The Cold Hard Truth by an Inmate
There’s no such thing as a recreational drug. I used to smoke marijuana regularly. I 1st smoked marijuana when I was 18yrs. Old. I had just been released from a juvenile correctional facility after having served almost 3 yrs. For aggravated arson. On the evening of my release, me and my sister visited my step-dad (her biological father). We also visited my cousins who lived downstairs from him & his family. They (my cousins) lived in the basement apt. It had been converted into a 1 bedroom apt. by my grandmother. Who by the way, was the landlord. I guess the ultimate irony, is that it was in the very home I tried to burn down yrs. Ago, I would get high in on this cold Jan. night in 1994.

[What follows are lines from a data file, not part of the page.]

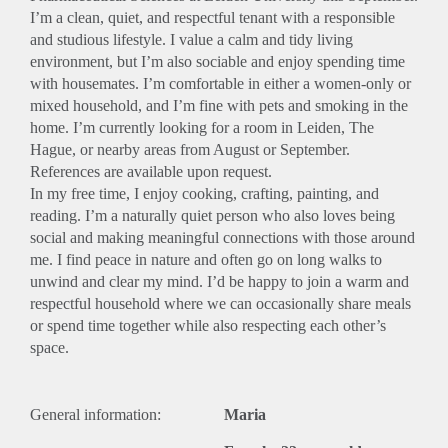
I’m a clean, quiet, and respectful tenant with a responsible
and studious lifestyle. I value a calm and tidy living
environment, but I’m also sociable and enjoy spending time
with housemates. I’m comfortable in either a women-only or
mixed household, and I’m fine with pets and smoking in the
home. I’m currently looking for a room in Leiden, The
Hague, or nearby areas from August or September.
References are available upon request.
In my free time, I enjoy cooking, crafting, painting, and
reading. I’m a naturally quiet person who also loves being
social and making meaningful connections with those around
me. I find peace in nature and often go on long walks to
unwind and clear my mind. I’d be happy to join a warm and
respectful household where we can occasionally share meals
or spend time together while also respecting each other’s
space.
General information:
Maria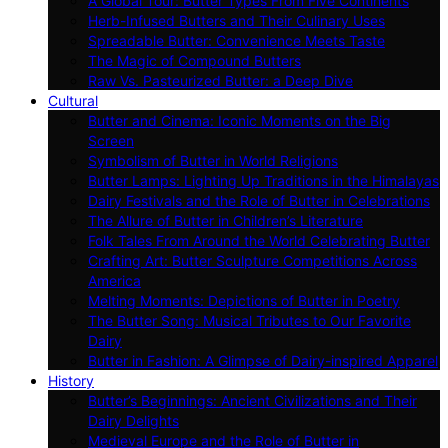
A Global Tour: Butter Types From Five Continents
Herb-Infused Butters and Their Culinary Uses
Spreadable Butter: Convenience Meets Taste
The Magic of Compound Butters
Raw Vs. Pasteurized Butter: a Deep Dive
Cultural
Butter and Cinema: Iconic Moments on the Big
Screen
Symbolism of Butter in World Religions
Butter Lamps: Lighting Up Traditions in the Himalayas
Dairy Festivals and the Role of Butter in Celebrations
The Allure of Butter in Children’s Literature
Folk Tales From Around the World Celebrating Butter
Crafting Art: Butter Sculpture Competitions Across
America
Melting Moments: Depictions of Butter in Poetry
The Butter Song: Musical Tributes to Our Favorite
Dairy
Butter in Fashion: A Glimpse of Dairy-inspired Apparel
History
Butter’s Beginnings: Ancient Civilizations and Their
Dairy Delights
Medieval Europe and the Role of Butter in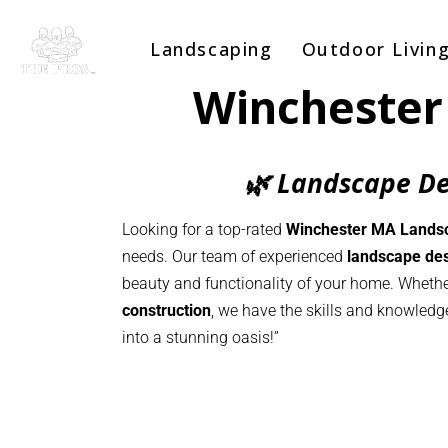
Landscaping
Outdoor Livin
Winchester
🌿 Landscape De
Looking for a top-rated
Winchester MA Lands
needs. Our team of experienced
landscape des
beauty and functionality of your home. Whethe
construction
, we have the skills and knowledg
into a stunning oasis!”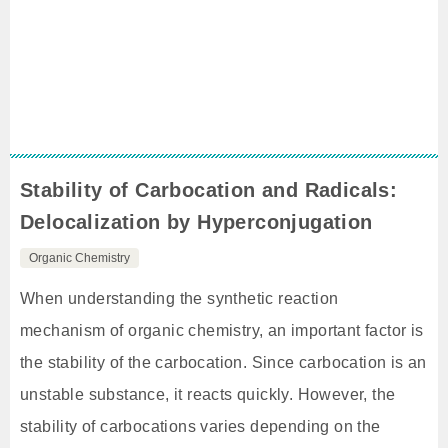
Stability of Carbocation and Radicals:
Delocalization by Hyperconjugation
Organic Chemistry
When understanding the synthetic reaction
mechanism of organic chemistry, an important factor is
the stability of the carbocation. Since carbocation is an
unstable substance, it reacts quickly. However, the
stability of carbocations varies depending on the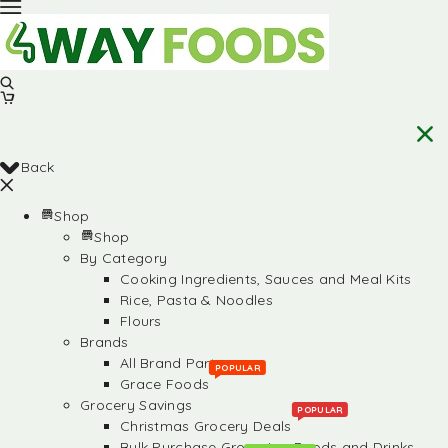
Back
Shop
Shop
By Category
Cooking Ingredients, Sauces and Meal Kits
Rice, Pasta & Noodles
Flours
Brands
All Brand Partners
POPULAR
Grace Foods
Grocery Savings
POPULAR
Christmas Grocery Deals
Bulk Purchase Groceries, Foods and Drinks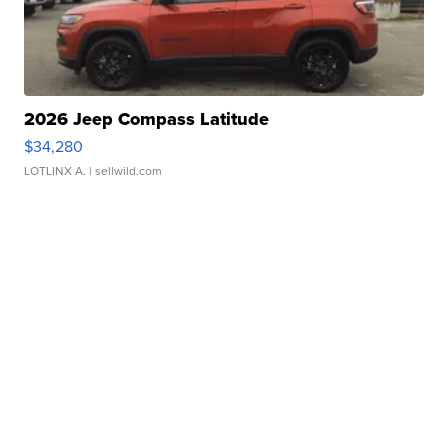
2026 Jeep Compass Latitude
$34,280
LOTLINX A.
| sellwild.com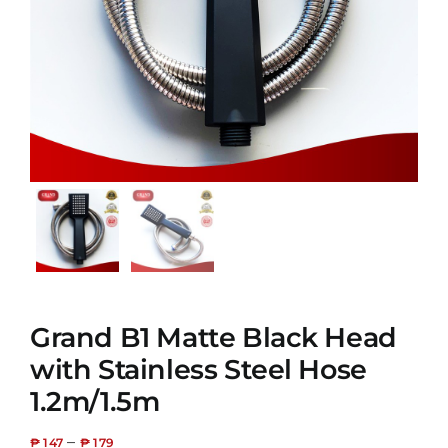
Grand B1 Matte Black Head
with Stainless Steel Hose
1.2m/1.5m
–
₱
147
₱
179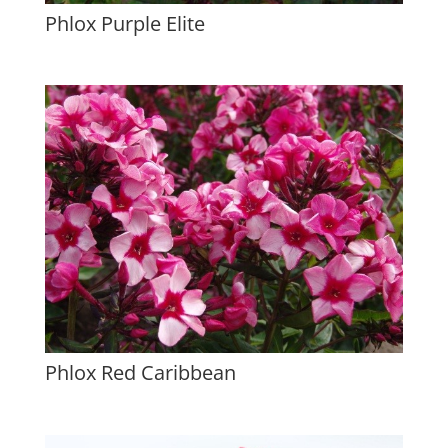
Phlox Purple Elite
Phlox Red Caribbean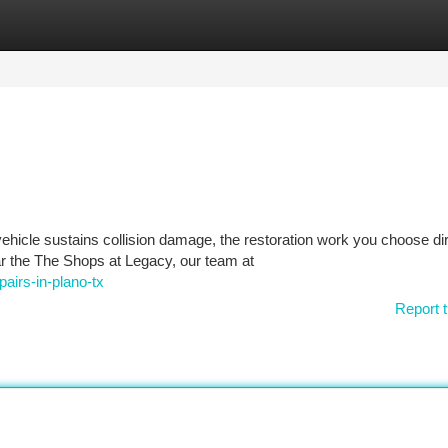
tegories
Register
Login
hicle sustains collision damage, the restoration work you choose dir
ar the The Shops at Legacy, our team at
airs-in-plano-tx
Report t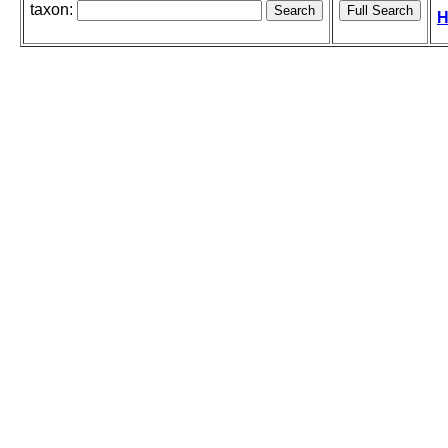
taxon:
H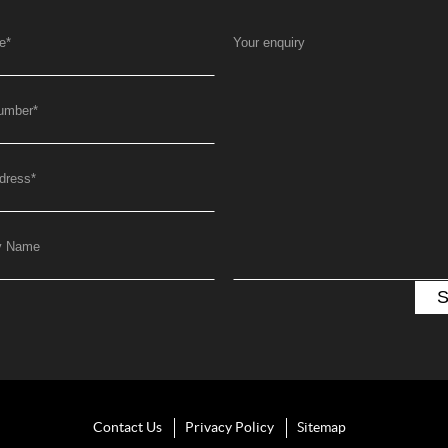
e
*
Your enquiry
umber
*
dress
*
y Name
Contact Us
Privacy Policy
Sitemap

While me & my sister (who was 16 at the time) were lounging in my cousins apt., my cousins boyfriend (who was about 16) asked me if I had ever smoked weed. I told him I had not. He then asked me if I’d like to try some. Now keep in mind, this is the 1st time, this is the 1st time I have ever seen this guy. I know nothing about him at all about him. He does not know me at all. Yet, within minutes of meeting this kid he offers to get me high. Just like it was nothing. Back to the story though. I told him yes I’d like to try some. Why not, I figured. I had money in my pocket. It was social security check money. I had been receiving checks since my dad’s death in ’79. While incarcerated, my granny was my payee. So she would send me a portion of the check once a month & put the rest in the bank under an account with my name. So I had about $2,000.
Moments later we would go to the local weed spot a few blocks away & purchase a dub sack. ($20 worth of weed). Then we went to a local corner store & purchased 1 package of rolling papers, 2 cigars, and a cigarette lighter. After we returned to the apt. me, my cousin, (who was 14 at the time) her boyfriend & my 16 yr. old sister all sat in the kitchen at the dining table with everything laid out on the table-top. (Also note there was no adult supervision). The boyfriend began separating the seeds from the marijuana. He then began breaking up the weed into fine pieces. Then he took a razor blade & sliced open the cigar & removed the tobacco. He proceeded to strategically place portions of the weed in the cigar leaf. He rolled it up, licked it, lightly ran the lighter across it to seal it & repeated the process with the other cigar.
Once finished, he asked me if I smoked cigarettes. I told him yes. At the time I did smoke. He told me “the same way you smoke a cigarette is the same way you smoke this. The only difference is, when you inhale this, hold it in for as long as possible.” He then told me that what I was about to smoke was called a “blunt”. So I lit up & began to puff. Within a few minutes I had completely finished one of the blunts & quickly began to feel cheated. I turned to him & exclaimed “Man, this is some bull****, I don’t feel nothin’”. He replied “Be cool, just wait a few more minutes, its comin’.” 5 minutes later I looked at my sister & fell into uncontrollable fits of joy & laughter. All I recall after that was hearing someone in the background saying “He’s blowed, he’s blowed” & going to a local sandwich stand, ordering lots of food & eating every bit of it. I’d never felt anything like it.
Not even sex could compare to the way marijuana made feel. I felt beyond good. I was euphoric. That night was the beginning of my end. My addiction would grow so strong that I could not even function on a basic primary level without it. I had to have it. To make matters worse, I had no steady source of income & as a result I resorted to criminality & thievery to support my habit. TO MARIJUANA!! I’m not talking about crack. Not heroin. I was strung out on weed. I even tried to break into my grandmother’s home on the morning of my uncle’s death. Instead, I was trying to break into his mom’s house while she mourned. I wanted to steal the tv & vcr so that I could money marijuana.
Weed is far from a recreational drug. In fact, not only is it extremely addictive but I believe it’s a gateway drug. I believe it can potentially open the door for other drug use. I know from my own personal experience it opens the door to alcohol use. It affects your ability to make decisions. It affects your memory. It affects your bowels. Your immune system. Your vision. Your taste buds. Your lungs & breathing. It’s far from harmless. Take it from a guy who knows. THERE IS NO SUCH THING AS A REC. DRUG!!!. Marijuana is just as addictive as any other illegal substance.
And for the record, I may have got high the 1st time solely for the sake of curiosity, but I kept on getting high on ESCAPE. To escape reality. My real life was a mess. Want to know what the drug use did for me? COMPOUNDED THE MESS! It prolonged the misery & pain. Eventually I had to face life clear headed & clean. The drugs only cover up the problem. A band aid on a bullet wound. A temporary fix. (pardon the pun) Once a person comes down from their artificial high, real life is there waiting.
So save yourself some headaches & heartaches. Don’t get high. It’ll only bring you down. If you are already using, you CAN stop. There’s no time like now. While there’s hope. Before you hurt someone you really love, like I hurt my granny. Is the weed really worth that?